Python homework

Overview of the Assignment:
In this assignment, you will use some analysis operations on Big Data from Wikimedia. The dataset is the 1.2 GB clickstream from February 2015.
Part 1 – Setup
1.1 Download and save the homework files into the same folder:
Wikipedia Clickstream – Gettting Started-Extended.ipynb
London_Sankey.html
2015_02_filtered_en_clickstream.tsv
1.2 Open Wikipedia Clickstream – Gettting Started-Extended.ipynb in Jupyter notebook. Read and execute the first section. (No screen shots needed for this part.)
Part 2 – Getting to know the Data
2.1 Loading the Data: Run the three cells in the section labelled Loading the Data.
2.2 Top articles: Run the cell in the section labelled “Top articles”.
2.2.1 Describe what the Python code did.

2.2.2 Edit this cell to get only the 25th most referenced page and return only the (Wikipedia) name. Assign this to a variable named “views25” and display it in Jupyter. (Hint: use .index.values[0] on the grouped data.
? Take a screenshot for your Word report

2.3 Top Referers: Run the cell in the section labelled “Top Referers”
2.3.1 Describe what the Python code did.

2.3.2 Edit this cell to get the referring page with the 16th most referrals and return only the (Wikipedia) name. Assign this to a variable named “refers16” and display it in Jupyter.
? Take a screenshot for your Word report

2.4 Trending on Social Media: Run the cell in the section labelled “Trending on Socal Media”
2.4.1 Describe what the Python code did.

2.4.2 Edit this cell to get the 6th most trending article and return only the (Wikipedia) name.

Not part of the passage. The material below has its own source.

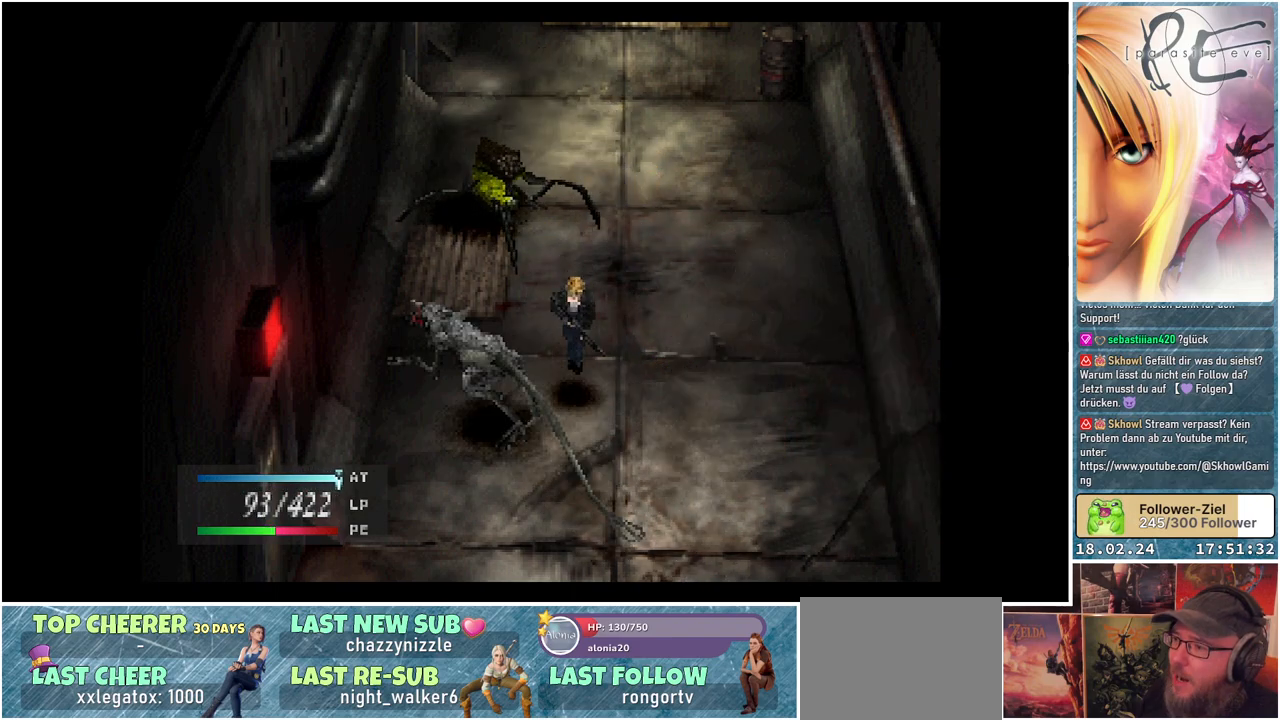
{"buttons": ["DPAD_DOWN", "DPAD_LEFT"], "events": [[250, "DPAD_RIGHT", "up"], [500, "DPAD_LEFT", "down"]]}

Assign this to a variable named “trend7” and display it in Jupyter.
? Take a screenshot for your Word report

2.5 Most Requested Missing Pages: Run the cell in the section labelled “Most Requested Missing Pages”
2.5.1 Describe what the Python code did.

2.5.2 Does the 16th most referring page (from question 2.3.2) have redlinks? In a new cell, search for places where “refers16” goes to a redlink. Use the variable created from question 2.3.2. (Hints: each term in the search must be in parentheses. The “and” operator is “&”.)
? Take a screenshot for your Word report

2.6 Searching Within Wikipedia: Run the cells in the section labelled “Searching Within Wikipedia”
2.6.1 Describe what the Python code did.

2.7 Inflow vs Outflow: Run the cells in the section labelled “Inflow vs Outflow”
2.7.1 Describe what the Python code did.

2.7.2 What article has the 9th highest number of inflows?

2.7.3 What article has the 8th highest ratio of outflow to inflow?

2.8 Filtering traversals: Run the cells in the section labelled “Filtering traversals”
2.8.1 Describe what the Python code did.

2.8.2 Why would Wiki be at the top of the resulting list?

2.9 What is this code doing (#1)?: Run the cells in the section labelled “What is this code doing (#1)?
2.9.1 Describe what the Python code did.

2.10 What is this code doing (#1)?: Run the cells in the section labelled “What is this code doing (#1)?
2.10.1 Describe what the Python code did.

Part 3 – Simple Network Analysis
3.1 Run the cells in the section labelled “Simple Network Analysis”.
3.2 Review they types of graph classes supported by the network module at https://networkx.github.io/documentation/stable/reference/classes/index.html#which-graph-class-should-i-use

Why was the DiGraph the appropriate choice for the Wikipedia Clickstream data?

3.3 Using the networkx variable “clickstream”, try to find a path from Spencer_Tracy to Bette Davis. Show your work.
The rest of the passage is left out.